For some reason typing the title I heard it in my head like an announcer introducing fighters at a cage match. It's been an internal struggle for a while. I'll never be only me again. I will also be a mom forever more. Now I hear raven calls! Bear with me, I have a point. The battle is usually a silent background one (sleep 5 more minutes or get up and make pancakes for the kids, etc). It isn't even a battle most of the time just an ebb and flow that sometimes gets stuck in one direction too long.
It came into pretty sharp focus when there was a concert fast approaching that I wanted to attend. Imagine that! A concert, like when I was single. Oh, I was excited. I was mulling over ticket options for said concert when an email arrived, apparently I get alumni discount on Disney on Ice. It was of course the same weekend and in the same price range. Shoot. Now, I had to choose my first concert with adults in 5ish years or taking the kids to Disney on Ice for their first time?

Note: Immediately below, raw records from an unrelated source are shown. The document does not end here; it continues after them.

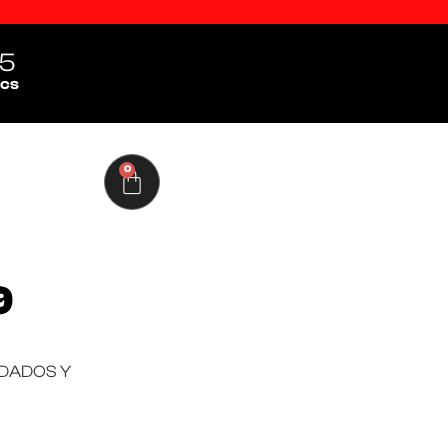
4
cs
0
9
RDADOS Y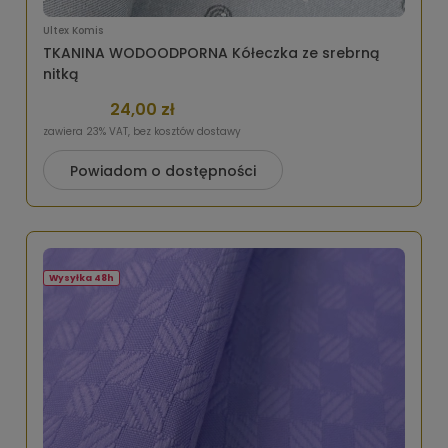
Ultex Komis
TKANINA WODOODPORNA Kółeczka ze srebrną
nitką
24,00 zł
zawiera 23% VAT, bez kosztów dostawy
Powiadom o dostępności
Wysyłka 48h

It's fortunate for me they had the cheapest tickets and wheelchair seating left for the concert because that is what tipped the scales. "It's been their turn a long time" I told myself "it's my turn now". Mike was thrilled a)Not to have to attend Disney On Ice b)Not to have to go anywhere and all to happy to watch the kids while I did.
I still feel a little guilty buying even reasonably priced tickets for great seats, but I need a night out. I'm super excited to see this person live and I'm glad I'm giving another mom a night out too.